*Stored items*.
---------------
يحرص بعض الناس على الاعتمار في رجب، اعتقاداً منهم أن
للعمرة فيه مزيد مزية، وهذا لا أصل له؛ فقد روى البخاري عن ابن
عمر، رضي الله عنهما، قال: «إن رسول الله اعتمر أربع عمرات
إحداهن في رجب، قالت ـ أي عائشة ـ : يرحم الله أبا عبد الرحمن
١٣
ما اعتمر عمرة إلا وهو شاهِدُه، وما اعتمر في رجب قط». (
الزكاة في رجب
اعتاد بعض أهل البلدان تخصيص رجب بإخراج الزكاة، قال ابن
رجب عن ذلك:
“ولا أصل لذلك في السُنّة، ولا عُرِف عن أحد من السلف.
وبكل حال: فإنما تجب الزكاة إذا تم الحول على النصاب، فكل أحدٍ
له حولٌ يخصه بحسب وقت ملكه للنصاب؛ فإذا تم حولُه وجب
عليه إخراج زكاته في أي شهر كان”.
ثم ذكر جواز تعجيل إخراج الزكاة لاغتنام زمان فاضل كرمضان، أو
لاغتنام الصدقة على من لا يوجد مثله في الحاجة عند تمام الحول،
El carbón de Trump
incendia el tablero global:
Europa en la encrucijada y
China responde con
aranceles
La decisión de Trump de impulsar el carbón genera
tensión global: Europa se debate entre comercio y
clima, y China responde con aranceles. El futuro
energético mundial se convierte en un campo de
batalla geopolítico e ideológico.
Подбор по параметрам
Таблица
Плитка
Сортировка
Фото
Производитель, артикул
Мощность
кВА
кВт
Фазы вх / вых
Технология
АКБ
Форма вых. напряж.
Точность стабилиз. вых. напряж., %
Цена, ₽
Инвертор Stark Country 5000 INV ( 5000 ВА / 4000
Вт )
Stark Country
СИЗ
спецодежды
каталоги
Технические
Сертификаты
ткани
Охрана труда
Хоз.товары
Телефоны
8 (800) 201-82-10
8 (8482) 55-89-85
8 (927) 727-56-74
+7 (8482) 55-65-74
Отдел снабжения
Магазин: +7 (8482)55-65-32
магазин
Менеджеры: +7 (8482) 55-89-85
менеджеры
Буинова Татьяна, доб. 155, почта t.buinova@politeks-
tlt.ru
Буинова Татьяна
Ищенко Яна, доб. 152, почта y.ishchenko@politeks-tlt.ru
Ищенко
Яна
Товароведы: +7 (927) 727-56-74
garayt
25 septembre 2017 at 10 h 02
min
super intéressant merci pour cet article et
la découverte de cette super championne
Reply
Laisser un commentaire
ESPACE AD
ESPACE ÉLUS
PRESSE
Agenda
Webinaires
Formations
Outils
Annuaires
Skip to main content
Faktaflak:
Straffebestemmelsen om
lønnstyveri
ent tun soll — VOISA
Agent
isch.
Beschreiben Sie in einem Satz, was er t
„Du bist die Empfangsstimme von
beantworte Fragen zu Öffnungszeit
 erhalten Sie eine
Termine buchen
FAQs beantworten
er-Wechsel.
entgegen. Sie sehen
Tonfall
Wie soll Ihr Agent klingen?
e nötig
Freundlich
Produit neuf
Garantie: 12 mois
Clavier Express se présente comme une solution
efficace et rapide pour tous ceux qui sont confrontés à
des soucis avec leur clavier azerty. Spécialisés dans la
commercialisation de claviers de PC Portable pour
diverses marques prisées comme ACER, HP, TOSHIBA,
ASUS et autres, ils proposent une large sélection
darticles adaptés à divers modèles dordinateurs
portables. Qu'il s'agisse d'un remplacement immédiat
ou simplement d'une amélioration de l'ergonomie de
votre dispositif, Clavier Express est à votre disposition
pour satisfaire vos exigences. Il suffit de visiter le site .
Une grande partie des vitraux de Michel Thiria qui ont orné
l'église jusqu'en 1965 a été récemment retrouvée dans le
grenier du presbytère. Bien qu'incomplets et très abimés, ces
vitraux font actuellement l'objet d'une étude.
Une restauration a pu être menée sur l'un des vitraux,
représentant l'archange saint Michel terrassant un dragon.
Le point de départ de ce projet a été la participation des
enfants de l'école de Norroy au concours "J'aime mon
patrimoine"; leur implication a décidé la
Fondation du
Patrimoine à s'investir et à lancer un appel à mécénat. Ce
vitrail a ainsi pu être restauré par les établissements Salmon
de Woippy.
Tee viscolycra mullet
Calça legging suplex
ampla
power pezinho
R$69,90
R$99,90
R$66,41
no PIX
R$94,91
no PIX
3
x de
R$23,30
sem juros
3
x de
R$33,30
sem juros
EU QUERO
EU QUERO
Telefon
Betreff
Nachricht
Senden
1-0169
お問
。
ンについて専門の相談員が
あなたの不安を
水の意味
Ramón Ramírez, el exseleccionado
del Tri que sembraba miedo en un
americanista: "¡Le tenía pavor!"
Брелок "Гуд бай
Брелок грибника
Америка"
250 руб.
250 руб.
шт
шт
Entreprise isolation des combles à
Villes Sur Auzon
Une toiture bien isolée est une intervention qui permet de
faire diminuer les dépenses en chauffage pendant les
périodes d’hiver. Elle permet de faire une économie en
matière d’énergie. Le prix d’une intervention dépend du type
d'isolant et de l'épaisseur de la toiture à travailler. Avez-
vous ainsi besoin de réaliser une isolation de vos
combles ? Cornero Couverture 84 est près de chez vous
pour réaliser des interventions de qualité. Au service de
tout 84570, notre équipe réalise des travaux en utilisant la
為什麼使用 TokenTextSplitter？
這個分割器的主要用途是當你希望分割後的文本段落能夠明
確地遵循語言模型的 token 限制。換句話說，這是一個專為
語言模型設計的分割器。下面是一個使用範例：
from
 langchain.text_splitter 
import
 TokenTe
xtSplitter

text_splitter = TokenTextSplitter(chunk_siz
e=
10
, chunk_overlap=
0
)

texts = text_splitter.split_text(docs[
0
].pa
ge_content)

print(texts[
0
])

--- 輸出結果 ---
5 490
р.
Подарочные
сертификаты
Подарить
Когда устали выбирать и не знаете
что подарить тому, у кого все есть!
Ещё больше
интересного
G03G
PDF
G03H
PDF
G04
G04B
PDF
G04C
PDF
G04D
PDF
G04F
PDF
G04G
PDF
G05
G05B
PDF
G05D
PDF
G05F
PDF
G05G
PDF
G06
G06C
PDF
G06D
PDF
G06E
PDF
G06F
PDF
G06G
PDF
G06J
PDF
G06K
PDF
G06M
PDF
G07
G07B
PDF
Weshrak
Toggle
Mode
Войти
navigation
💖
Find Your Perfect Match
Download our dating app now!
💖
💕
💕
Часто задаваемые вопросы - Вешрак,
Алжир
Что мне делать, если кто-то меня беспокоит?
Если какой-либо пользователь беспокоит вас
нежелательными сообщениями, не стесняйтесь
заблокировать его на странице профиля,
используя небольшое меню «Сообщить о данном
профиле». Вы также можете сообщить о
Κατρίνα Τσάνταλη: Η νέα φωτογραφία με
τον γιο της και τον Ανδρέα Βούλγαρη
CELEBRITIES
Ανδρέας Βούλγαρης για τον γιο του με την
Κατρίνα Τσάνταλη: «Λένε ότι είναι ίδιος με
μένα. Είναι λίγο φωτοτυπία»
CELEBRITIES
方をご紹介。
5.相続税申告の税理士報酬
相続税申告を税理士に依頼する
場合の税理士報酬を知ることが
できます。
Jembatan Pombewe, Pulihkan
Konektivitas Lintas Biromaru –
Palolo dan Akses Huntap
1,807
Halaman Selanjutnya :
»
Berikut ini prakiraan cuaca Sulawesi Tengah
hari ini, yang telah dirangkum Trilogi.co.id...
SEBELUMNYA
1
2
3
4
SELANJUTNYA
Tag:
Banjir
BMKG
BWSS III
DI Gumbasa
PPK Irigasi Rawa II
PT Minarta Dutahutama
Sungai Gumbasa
---------------
Please reproduce every record shown above, exactly as written.

يحرص بعض الناس على الاعتمار في رجب، اعتقاداً منهم أن
للعمرة فيه مزيد مزية، وهذا لا أصل له؛ فقد روى البخاري عن ابن
عمر، رضي الله عنهما، قال: «إن رسول الله اعتمر أربع عمرات
إحداهن في رجب، قالت ـ أي عائشة ـ : يرحم الله أبا عبد الرحمن
١٣
ما اعتمر عمرة إلا وهو شاهِدُه، وما اعتمر في رجب قط». (
الزكاة في رجب
اعتاد بعض أهل البلدان تخصيص رجب بإخراج الزكاة، قال ابن
رجب عن ذلك:
“ولا أصل لذلك في السُنّة، ولا عُرِف عن أحد من السلف.
وبكل حال: فإنما تجب الزكاة إذا تم الحول على النصاب، فكل أحدٍ
له حولٌ يخصه بحسب وقت ملكه للنصاب؛ فإذا تم حولُه وجب
عليه إخراج زكاته في أي شهر كان”.
ثم ذكر جواز تعجيل إخراج الزكاة لاغتنام زمان فاضل كرمضان، أو
لاغتنام الصدقة على من لا يوجد مثله في الحاجة عند تمام الحول،
El carbón de Trump
incendia el tablero global:
Europa en la encrucijada y
China responde con
aranceles
La decisión de Trump de impulsar el carbón genera
tensión global: Europa se debate entre comercio y
clima, y China responde con aranceles. El futuro
energético mundial se convierte en un campo de
batalla geopolítico e ideológico.
Подбор по параметрам
Таблица
Плитка
Сортировка
Фото
Производитель, артикул
Мощность
кВА
кВт
Фазы вх / вых
Технология
АКБ
Форма вых. напряж.
Точность стабилиз. вых. напряж., %
Цена, ₽
Инвертор Stark Country 5000 INV ( 5000 ВА / 4000
Вт )
Stark Country
СИЗ
спецодежды
каталоги
Технические
Сертификаты
ткани
Охрана труда
Хоз.товары
Телефоны
8 (800) 201-82-10
8 (8482) 55-89-85
8 (927) 727-56-74
+7 (8482) 55-65-74
Отдел снабжения
Магазин: +7 (8482)55-65-32
магазин
Менеджеры: +7 (8482) 55-89-85
менеджеры
Буинова Татьяна, доб. 155, почта t.buinova@politeks-
tlt.ru
Буинова Татьяна
Ищенко Яна, доб. 152, почта y.ishchenko@politeks-tlt.ru
Ищенко
Яна
Товароведы: +7 (927) 727-56-74
garayt
25 septembre 2017 at 10 h 02
min
super intéressant merci pour cet article et
la découverte de cette super championne
Reply
Laisser un commentaire
ESPACE AD
ESPACE ÉLUS
PRESSE
Agenda
Webinaires
Formations
Outils
Annuaires
Skip to main content
Faktaflak:
Straffebestemmelsen om
lønnstyveri
ent tun soll — VOISA
Agent
isch.
Beschreiben Sie in einem Satz, was er t
„Du bist die Empfangsstimme von
beantworte Fragen zu Öffnungszeit
 erhalten Sie eine
Termine buchen
FAQs beantworten
er-Wechsel.
entgegen. Sie sehen
Tonfall
Wie soll Ihr Agent klingen?
e nötig
Freundlich
Produit neuf
Garantie: 12 mois
Clavier Express se présente comme une solution
efficace et rapide pour tous ceux qui sont confrontés à
des soucis avec leur clavier azerty. Spécialisés dans la
commercialisation de claviers de PC Portable pour
diverses marques prisées comme ACER, HP, TOSHIBA,
ASUS et autres, ils proposent une large sélection
darticles adaptés à divers modèles dordinateurs
portables. Qu'il s'agisse d'un remplacement immédiat
ou simplement d'une amélioration de l'ergonomie de
votre dispositif, Clavier Express est à votre disposition
pour satisfaire vos exigences. Il suffit de visiter le site .
Une grande partie des vitraux de Michel Thiria qui ont orné
l'église jusqu'en 1965 a été récemment retrouvée dans le
grenier du presbytère. Bien qu'incomplets et très abimés, ces
vitraux font actuellement l'objet d'une étude.
Une restauration a pu être menée sur l'un des vitraux,
représentant l'archange saint Michel terrassant un dragon.
Le point de départ de ce projet a été la participation des
enfants de l'école de Norroy au concours "J'aime mon
patrimoine"; leur implication a décidé la
Fondation du
Patrimoine à s'investir et à lancer un appel à mécénat. Ce
vitrail a ainsi pu être restauré par les établissements Salmon
de Woippy.
Tee viscolycra mullet
Calça legging suplex
ampla
power pezinho
R$69,90
R$99,90
R$66,41
no PIX
R$94,91
no PIX
3
x de
R$23,30
sem juros
3
x de
R$33,30
sem juros
EU QUERO
EU QUERO
Telefon
Betreff
Nachricht
Senden
1-0169
お問
。
ンについて専門の相談員が
あなたの不安を
水の意味
Ramón Ramírez, el exseleccionado
del Tri que sembraba miedo en un
americanista: "¡Le tenía pavor!"
Брелок "Гуд бай
Брелок грибника
Америка"
250 руб.
250 руб.
шт
шт
Entreprise isolation des combles à
Villes Sur Auzon
Une toiture bien isolée est une intervention qui permet de
faire diminuer les dépenses en chauffage pendant les
périodes d’hiver. Elle permet de faire une économie en
matière d’énergie. Le prix d’une intervention dépend du type
d'isolant et de l'épaisseur de la toiture à travailler. Avez-
vous ainsi besoin de réaliser une isolation de vos
combles ? Cornero Couverture 84 est près de chez vous
pour réaliser des interventions de qualité. Au service de
tout 84570, notre équipe réalise des travaux en utilisant la
為什麼使用 TokenTextSplitter？
這個分割器的主要用途是當你希望分割後的文本段落能夠明
確地遵循語言模型的 token 限制。換句話說，這是一個專為
語言模型設計的分割器。下面是一個使用範例：
from
 langchain.text_splitter 
import
 TokenTe
xtSplitter

text_splitter = TokenTextSplitter(chunk_siz
e=
10
, chunk_overlap=
0
)

texts = text_splitter.split_text(docs[
0
].pa
ge_content)

print(texts[
0
])

--- 輸出結果 ---
5 490
р.
Подарочные
сертификаты
Подарить
Когда устали выбирать и не знаете
что подарить тому, у кого все есть!
Ещё больше
интересного
G03G
PDF
G03H
PDF
G04
G04B
PDF
G04C
PDF
G04D
PDF
G04F
PDF
G04G
PDF
G05
G05B
PDF
G05D
PDF
G05F
PDF
G05G
PDF
G06
G06C
PDF
G06D
PDF
G06E
PDF
G06F
PDF
G06G
PDF
G06J
PDF
G06K
PDF
G06M
PDF
G07
G07B
PDF
Weshrak
Toggle
Mode
Войти
navigation
💖
Find Your Perfect Match
Download our dating app now!
💖
💕
💕
Часто задаваемые вопросы - Вешрак,
Алжир
Что мне делать, если кто-то меня беспокоит?
Если какой-либо пользователь беспокоит вас
нежелательными сообщениями, не стесняйтесь
заблокировать его на странице профиля,
используя небольшое меню «Сообщить о данном
профиле». Вы также можете сообщить о
Κατρίνα Τσάνταλη: Η νέα φωτογραφία με
τον γιο της και τον Ανδρέα Βούλγαρη
CELEBRITIES
Ανδρέας Βούλγαρης για τον γιο του με την
Κατρίνα Τσάνταλη: «Λένε ότι είναι ίδιος με
μένα. Είναι λίγο φωτοτυπία»
CELEBRITIES
方をご紹介。
5.相続税申告の税理士報酬
相続税申告を税理士に依頼する
場合の税理士報酬を知ることが
できます。
Jembatan Pombewe, Pulihkan
Konektivitas Lintas Biromaru –
Palolo dan Akses Huntap
1,807
Halaman Selanjutnya :
»
Berikut ini prakiraan cuaca Sulawesi Tengah
hari ini, yang telah dirangkum Trilogi.co.id...
SEBELUMNYA
1
2
3
4
SELANJUTNYA
Tag:
Banjir
BMKG
BWSS III
DI Gumbasa
PPK Irigasi Rawa II
PT Minarta Dutahutama
Sungai Gumbasa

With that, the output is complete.